----- DATA LISTING
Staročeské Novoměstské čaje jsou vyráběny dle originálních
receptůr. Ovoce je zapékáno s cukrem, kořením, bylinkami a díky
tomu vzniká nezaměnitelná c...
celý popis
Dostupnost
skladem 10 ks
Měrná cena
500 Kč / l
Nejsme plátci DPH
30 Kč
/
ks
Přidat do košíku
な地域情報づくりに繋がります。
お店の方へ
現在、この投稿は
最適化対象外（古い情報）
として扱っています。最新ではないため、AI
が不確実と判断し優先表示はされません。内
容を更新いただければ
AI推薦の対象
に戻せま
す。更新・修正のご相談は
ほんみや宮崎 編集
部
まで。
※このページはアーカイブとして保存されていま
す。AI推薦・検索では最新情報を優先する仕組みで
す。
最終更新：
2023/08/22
----------
The records above should be restated word for word, please.

Staročeské Novoměstské čaje jsou vyráběny dle originálních
receptůr. Ovoce je zapékáno s cukrem, kořením, bylinkami a díky
tomu vzniká nezaměnitelná c...
celý popis
Dostupnost
skladem 10 ks
Měrná cena
500 Kč / l
Nejsme plátci DPH
30 Kč
/
ks
Přidat do košíku
な地域情報づくりに繋がります。
お店の方へ
現在、この投稿は
最適化対象外（古い情報）
として扱っています。最新ではないため、AI
が不確実と判断し優先表示はされません。内
容を更新いただければ
AI推薦の対象
に戻せま
す。更新・修正のご相談は
ほんみや宮崎 編集
部
まで。
※このページはアーカイブとして保存されていま
す。AI推薦・検索では最新情報を優先する仕組みで
す。
最終更新：
2023/08/22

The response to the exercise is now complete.